## [Instructions for the task]
Each line that contains the word "index" counts once; give the total for the records below and nothing else.

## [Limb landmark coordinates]

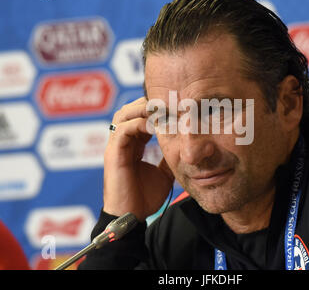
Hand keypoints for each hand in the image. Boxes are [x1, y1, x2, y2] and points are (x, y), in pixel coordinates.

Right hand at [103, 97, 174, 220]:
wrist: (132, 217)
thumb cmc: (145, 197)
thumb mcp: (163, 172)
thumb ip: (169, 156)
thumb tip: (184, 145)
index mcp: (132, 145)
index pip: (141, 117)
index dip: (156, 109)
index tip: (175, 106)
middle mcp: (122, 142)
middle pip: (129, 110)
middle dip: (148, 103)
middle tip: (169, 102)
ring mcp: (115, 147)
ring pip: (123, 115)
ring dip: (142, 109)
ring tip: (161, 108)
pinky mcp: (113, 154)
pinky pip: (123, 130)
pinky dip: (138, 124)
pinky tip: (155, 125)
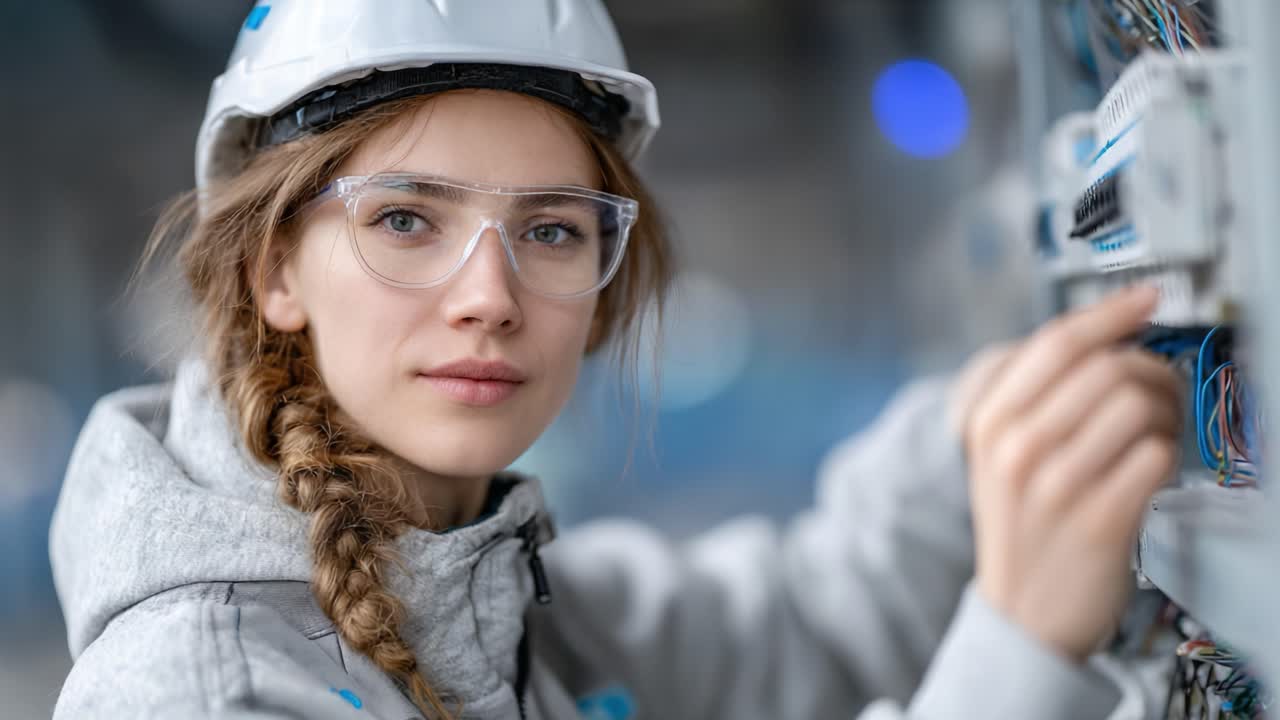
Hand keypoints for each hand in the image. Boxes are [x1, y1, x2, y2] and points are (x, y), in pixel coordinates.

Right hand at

...

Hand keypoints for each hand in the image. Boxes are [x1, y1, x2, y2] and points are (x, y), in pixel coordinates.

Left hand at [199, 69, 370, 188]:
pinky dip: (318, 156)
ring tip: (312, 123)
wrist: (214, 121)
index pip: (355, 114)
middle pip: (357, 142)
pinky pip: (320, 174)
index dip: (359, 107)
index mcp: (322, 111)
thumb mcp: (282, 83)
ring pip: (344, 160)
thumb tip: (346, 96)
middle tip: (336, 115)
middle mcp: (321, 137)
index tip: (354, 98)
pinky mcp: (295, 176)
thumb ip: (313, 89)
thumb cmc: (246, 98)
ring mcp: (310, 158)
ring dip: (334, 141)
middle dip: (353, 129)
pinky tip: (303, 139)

## [Expected answer]
8